**ABOUT THIS TASK:**
Please extract every line from the items below that contains the word "gesetzlichen".

INPUT MATERIAL Start Marker

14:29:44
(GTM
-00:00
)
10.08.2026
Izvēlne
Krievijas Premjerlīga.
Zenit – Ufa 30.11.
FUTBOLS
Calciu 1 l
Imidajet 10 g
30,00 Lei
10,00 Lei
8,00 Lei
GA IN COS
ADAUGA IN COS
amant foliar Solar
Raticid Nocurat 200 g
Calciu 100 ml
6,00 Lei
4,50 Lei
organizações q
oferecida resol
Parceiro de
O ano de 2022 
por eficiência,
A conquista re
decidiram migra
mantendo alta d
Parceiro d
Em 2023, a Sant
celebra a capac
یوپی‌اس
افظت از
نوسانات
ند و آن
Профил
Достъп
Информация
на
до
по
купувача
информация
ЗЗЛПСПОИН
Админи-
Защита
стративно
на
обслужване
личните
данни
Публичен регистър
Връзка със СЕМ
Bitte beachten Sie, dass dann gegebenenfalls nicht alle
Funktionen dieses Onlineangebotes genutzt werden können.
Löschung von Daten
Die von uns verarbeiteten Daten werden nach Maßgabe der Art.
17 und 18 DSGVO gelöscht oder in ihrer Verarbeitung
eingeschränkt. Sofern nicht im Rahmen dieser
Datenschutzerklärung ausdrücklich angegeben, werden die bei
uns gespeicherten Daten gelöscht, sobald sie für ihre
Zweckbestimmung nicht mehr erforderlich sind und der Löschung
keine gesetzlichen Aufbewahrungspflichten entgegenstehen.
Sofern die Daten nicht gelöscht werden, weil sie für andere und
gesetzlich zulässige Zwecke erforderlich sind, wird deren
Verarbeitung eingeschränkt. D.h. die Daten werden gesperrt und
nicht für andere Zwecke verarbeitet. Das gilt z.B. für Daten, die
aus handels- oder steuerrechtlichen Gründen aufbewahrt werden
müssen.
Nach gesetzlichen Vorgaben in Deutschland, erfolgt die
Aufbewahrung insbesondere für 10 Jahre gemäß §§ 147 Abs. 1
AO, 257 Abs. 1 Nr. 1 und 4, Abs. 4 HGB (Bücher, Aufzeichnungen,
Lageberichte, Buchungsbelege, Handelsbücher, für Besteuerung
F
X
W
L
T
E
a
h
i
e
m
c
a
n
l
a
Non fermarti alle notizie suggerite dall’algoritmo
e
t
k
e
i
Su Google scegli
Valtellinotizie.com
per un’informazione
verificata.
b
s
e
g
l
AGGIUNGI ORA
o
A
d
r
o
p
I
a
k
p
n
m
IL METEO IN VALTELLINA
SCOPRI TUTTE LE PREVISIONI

INPUT MATERIAL End Marker

**ANSWER BELOW:**
keine gesetzlichen Aufbewahrungspflichten entgegenstehen.
Nach gesetzlichen Vorgaben in Deutschland, erfolgt die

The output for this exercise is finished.